Depuis l'éclatement de la crise financière, à
l'automne 2008, les responsables politiques
de tout bord tirent à boulets rouges sur le capitalisme.
Dénonçant ses «dérives» et réclamant, sinon
sa fin, du moins sa réforme et sa «moralisation», ils font
appel à la «nécessaire intervention» de l'État.
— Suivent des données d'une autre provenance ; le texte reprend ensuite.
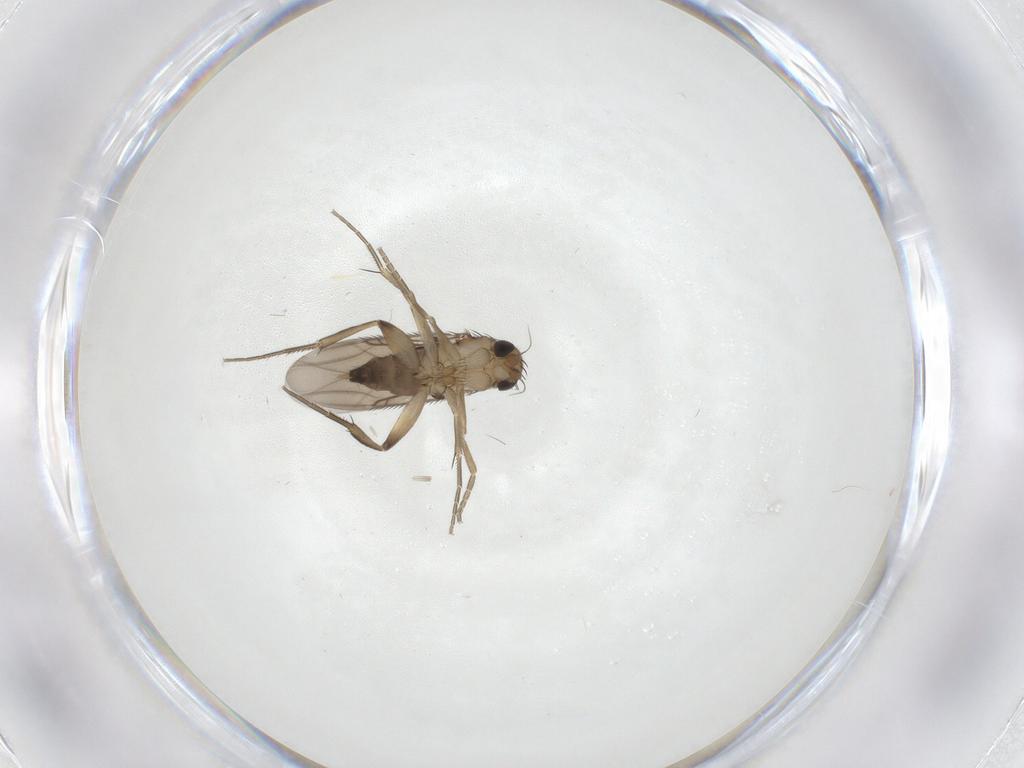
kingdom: Animalia
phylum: Arthropoda
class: Insecta
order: Diptera
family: Phoridae
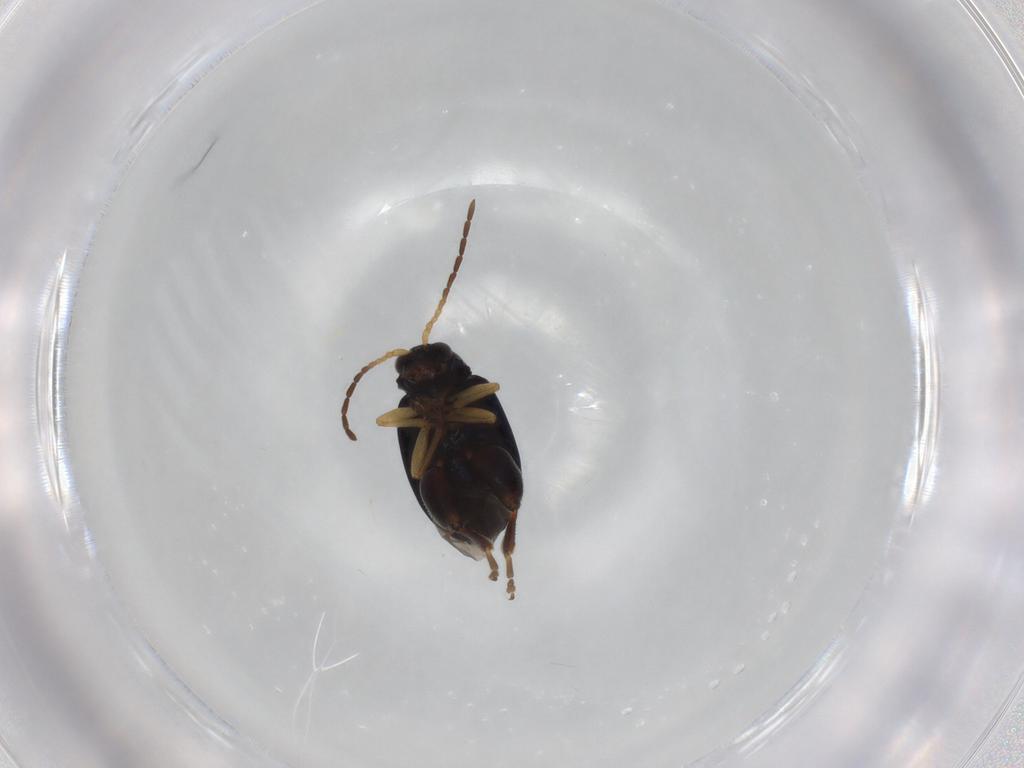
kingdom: Animalia
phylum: Arthropoda
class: Insecta
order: Coleoptera
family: Chrysomelidae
L'on voit même des libre-échangistes notoires aboyer
avec la meute. La cause est entendue : c'est la faute au
marché !
Dictées par l'opportunisme ou par une culture économique
sommaire, ces déclarations ne résistent pas à
l'analyse. Certes, la responsabilité
de certains banquiers, dirigeants
de fonds d'investissement ou simples
courtiers est engagée. Mais,
sur le fond, la crise est moins due à «trop» de libéralisme
qu'à «pas assez».
S'inscrivant dans la longue durée, ce livre rappelle
le rôle prépondérant du capitalisme dans le progrès
économique et social. S'appuyant sur des exemples
concrets et des données chiffrées, il balaye les
jugements à l'emporte-pièce et dénonce l'action des
pompiers pyromanes qui voudraient éteindre l'incendie
en attisant la vindicte populaire et en réglementant
davantage un système déjà lourdement enrayé.